To commemorate World No-Tobacco Day, the Health Ministry signed off on the bill and released its first major study on smoking in Brazil, which predicts higher taxes could cut smoking over time by up to 12%. ``The approval of this bill will be very important to our fight,'' Jacob Kligerman, general director of the ministry's National Cancer Institute, said at a press conference.
Officials hope that by hiking prices and prohibiting advertising on television and at popular sports events like car races they can discourage youths from smoking.
Brazilians smoke only half as much as US residents on a per capita basis, but officials in the country of 165 million people are alarmed by the number of youths lighting up. Brazil is home to 2.7 million smokers between the ages of 5 and 19.
``This is a fundamental question for a country if it doesn't want its children dying of cancer,'' said Vera Luiza da Costa Silva, coordinator of the ministry's smoking prevention programmes.
Because Brazil is a low-cost tobacco producer, local cigarettes are some of the cheapest in the world at $1.62 a carton, including a 74% tax.

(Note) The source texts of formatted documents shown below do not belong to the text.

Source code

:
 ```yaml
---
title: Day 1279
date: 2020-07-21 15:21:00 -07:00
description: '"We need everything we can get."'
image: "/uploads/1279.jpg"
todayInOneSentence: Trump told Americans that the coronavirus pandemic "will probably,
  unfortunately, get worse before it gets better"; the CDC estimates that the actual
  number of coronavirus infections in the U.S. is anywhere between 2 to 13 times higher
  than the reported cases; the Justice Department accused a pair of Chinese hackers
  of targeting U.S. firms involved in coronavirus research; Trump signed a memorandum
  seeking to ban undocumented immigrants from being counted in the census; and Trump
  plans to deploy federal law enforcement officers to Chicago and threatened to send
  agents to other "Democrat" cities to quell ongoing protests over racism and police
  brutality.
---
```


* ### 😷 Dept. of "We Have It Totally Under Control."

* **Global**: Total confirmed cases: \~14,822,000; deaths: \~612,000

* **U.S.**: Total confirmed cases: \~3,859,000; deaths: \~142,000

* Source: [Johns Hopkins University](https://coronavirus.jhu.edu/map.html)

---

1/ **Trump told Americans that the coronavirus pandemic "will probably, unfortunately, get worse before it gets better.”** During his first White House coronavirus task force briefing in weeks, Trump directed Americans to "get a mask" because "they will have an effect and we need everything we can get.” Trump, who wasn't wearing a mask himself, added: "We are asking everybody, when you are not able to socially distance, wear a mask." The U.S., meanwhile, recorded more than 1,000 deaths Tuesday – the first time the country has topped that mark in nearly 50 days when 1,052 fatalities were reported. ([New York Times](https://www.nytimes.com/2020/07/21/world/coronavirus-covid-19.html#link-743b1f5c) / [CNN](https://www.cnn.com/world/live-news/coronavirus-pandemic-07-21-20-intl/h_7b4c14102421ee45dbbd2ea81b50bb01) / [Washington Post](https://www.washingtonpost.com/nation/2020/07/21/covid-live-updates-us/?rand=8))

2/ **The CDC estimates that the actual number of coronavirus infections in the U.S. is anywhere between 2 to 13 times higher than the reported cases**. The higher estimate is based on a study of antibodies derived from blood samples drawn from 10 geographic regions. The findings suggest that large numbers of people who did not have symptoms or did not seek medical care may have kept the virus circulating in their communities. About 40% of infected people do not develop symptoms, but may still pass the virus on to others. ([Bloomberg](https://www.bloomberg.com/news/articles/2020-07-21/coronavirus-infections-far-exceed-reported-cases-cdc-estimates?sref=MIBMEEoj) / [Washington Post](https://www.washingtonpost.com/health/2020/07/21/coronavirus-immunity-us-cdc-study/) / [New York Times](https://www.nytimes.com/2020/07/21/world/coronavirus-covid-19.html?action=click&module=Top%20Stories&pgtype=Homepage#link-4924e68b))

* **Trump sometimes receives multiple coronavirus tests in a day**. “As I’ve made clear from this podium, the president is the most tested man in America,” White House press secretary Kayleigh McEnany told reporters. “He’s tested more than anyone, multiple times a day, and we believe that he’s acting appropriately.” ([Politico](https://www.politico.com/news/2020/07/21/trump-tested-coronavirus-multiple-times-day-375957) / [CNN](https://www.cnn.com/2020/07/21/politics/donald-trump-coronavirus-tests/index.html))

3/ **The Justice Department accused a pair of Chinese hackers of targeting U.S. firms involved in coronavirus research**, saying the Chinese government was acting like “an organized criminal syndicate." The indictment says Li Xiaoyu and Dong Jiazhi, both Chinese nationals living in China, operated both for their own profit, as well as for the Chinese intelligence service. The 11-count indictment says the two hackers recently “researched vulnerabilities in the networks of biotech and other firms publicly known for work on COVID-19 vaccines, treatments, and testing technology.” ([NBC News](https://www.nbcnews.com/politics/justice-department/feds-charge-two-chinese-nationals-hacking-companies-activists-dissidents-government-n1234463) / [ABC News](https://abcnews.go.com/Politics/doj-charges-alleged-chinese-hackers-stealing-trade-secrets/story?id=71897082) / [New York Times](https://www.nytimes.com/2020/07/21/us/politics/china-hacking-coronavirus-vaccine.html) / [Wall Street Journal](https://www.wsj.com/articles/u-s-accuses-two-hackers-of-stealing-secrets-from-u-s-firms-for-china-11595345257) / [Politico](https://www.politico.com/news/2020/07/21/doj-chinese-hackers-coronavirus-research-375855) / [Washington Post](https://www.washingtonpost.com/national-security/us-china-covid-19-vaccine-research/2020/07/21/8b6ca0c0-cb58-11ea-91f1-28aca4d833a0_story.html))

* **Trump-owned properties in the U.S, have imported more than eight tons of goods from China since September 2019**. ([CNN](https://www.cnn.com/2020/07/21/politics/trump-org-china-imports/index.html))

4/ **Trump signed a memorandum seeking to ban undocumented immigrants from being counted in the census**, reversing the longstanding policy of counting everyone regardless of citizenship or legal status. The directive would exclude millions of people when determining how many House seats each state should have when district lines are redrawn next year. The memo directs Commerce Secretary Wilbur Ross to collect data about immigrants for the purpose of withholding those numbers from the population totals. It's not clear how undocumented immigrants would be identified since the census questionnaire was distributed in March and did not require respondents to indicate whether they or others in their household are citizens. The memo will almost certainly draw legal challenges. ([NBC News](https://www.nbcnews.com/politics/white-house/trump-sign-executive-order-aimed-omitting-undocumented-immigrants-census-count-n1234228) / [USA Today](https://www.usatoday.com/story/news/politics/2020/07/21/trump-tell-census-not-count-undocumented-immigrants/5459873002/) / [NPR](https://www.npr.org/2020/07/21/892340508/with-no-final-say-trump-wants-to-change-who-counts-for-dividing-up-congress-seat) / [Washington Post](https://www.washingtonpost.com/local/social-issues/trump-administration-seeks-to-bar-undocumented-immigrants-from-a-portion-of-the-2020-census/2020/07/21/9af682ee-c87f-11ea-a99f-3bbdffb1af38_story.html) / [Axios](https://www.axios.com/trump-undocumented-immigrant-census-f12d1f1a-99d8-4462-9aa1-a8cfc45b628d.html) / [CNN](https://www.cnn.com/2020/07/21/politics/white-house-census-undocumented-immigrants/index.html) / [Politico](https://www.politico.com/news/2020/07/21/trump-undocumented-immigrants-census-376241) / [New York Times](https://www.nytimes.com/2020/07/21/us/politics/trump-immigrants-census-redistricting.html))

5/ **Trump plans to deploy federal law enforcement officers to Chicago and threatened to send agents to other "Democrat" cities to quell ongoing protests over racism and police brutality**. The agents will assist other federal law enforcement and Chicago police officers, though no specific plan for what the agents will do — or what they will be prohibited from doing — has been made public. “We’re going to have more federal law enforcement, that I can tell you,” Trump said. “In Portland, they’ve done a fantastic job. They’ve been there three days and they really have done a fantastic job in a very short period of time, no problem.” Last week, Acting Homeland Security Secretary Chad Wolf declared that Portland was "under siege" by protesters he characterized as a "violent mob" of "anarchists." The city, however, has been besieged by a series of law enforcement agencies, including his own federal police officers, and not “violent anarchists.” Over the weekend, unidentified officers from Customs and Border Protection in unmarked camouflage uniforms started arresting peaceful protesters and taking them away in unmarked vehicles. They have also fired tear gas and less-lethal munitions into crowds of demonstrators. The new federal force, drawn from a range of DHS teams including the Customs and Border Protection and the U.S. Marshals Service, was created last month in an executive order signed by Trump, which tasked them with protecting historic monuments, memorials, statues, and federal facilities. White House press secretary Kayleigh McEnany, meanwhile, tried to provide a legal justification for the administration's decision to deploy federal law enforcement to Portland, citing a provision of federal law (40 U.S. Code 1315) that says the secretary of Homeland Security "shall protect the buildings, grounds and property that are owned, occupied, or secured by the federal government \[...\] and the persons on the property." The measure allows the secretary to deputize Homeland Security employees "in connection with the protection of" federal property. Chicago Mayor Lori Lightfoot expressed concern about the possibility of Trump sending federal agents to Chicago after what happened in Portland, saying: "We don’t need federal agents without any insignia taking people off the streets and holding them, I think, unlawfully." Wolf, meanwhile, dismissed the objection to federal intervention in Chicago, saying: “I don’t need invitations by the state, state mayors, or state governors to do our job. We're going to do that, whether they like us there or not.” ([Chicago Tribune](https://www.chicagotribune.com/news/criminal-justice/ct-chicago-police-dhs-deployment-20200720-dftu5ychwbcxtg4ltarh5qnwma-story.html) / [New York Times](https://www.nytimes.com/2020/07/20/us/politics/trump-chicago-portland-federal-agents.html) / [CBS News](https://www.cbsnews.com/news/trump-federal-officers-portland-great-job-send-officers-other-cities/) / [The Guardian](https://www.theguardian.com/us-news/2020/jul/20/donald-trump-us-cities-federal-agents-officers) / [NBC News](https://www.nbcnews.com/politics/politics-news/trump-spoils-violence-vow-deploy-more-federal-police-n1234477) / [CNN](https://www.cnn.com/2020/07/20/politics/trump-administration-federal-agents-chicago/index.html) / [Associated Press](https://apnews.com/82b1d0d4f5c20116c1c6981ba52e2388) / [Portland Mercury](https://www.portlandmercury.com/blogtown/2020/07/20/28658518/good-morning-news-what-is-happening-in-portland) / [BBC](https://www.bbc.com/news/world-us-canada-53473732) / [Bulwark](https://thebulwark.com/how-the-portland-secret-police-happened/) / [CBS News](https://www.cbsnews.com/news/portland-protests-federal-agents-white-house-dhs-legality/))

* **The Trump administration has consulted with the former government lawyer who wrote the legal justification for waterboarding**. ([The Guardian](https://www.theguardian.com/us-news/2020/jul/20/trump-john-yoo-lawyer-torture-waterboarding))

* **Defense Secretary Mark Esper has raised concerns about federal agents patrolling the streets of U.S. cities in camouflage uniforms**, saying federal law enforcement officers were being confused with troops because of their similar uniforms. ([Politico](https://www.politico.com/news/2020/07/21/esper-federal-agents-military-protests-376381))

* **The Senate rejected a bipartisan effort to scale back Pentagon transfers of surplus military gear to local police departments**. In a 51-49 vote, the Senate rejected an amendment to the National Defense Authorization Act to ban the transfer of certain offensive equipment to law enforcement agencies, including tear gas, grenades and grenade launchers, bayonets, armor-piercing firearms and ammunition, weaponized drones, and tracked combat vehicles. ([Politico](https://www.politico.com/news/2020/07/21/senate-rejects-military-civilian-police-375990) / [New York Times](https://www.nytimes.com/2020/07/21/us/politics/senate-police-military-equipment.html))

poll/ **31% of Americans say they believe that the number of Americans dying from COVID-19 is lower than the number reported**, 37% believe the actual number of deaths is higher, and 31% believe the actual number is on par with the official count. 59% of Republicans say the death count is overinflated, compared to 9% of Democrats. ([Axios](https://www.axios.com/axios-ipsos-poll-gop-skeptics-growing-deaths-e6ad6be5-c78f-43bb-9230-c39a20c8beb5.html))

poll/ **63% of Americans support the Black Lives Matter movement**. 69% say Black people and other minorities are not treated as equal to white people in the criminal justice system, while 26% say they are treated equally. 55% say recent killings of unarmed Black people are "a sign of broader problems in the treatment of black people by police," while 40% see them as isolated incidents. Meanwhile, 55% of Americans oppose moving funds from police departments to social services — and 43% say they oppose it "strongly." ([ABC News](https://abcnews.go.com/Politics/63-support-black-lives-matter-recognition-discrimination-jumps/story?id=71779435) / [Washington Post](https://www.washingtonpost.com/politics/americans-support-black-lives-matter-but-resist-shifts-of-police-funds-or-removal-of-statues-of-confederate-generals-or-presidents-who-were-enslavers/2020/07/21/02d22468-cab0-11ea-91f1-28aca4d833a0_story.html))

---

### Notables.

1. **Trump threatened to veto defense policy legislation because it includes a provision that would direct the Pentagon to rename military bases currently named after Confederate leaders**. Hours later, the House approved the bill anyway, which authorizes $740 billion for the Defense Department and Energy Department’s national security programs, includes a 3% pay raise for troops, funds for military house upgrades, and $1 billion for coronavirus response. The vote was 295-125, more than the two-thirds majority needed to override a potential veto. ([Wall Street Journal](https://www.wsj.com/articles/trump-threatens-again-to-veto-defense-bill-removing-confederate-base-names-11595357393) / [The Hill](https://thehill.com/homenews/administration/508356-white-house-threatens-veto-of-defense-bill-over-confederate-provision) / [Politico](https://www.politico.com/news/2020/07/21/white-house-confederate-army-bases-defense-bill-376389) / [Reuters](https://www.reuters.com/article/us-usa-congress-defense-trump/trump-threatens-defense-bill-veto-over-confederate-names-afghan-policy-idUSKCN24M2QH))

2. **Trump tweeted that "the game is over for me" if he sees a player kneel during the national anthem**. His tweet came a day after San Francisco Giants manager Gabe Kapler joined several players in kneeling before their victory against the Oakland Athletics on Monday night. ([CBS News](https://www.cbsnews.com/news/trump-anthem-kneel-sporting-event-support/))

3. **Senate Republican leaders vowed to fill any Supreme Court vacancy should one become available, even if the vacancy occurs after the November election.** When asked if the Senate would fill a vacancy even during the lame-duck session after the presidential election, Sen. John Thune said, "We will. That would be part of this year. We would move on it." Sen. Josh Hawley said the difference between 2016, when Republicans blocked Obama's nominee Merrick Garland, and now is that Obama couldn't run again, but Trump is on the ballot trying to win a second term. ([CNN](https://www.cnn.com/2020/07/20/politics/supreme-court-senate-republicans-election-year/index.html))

The ministry said that with a 15% price increase through higher taxes, smoking would drop off between 1.5 and 3% in the short term and between 6 and 12% in the long term.
The ministry has also launched a new advertising campaign that spotlights the death from lung cancer of Wayne McLaren, a former model for a famous brand of cigarettes.
In the ad, one horseman asks another as they ride into the sunset ``You know that cowboy from the cigarette ads? He died from cancer.''
Worldwide, about 3.4 million people die from smoking each year, according to the World Health Organisation.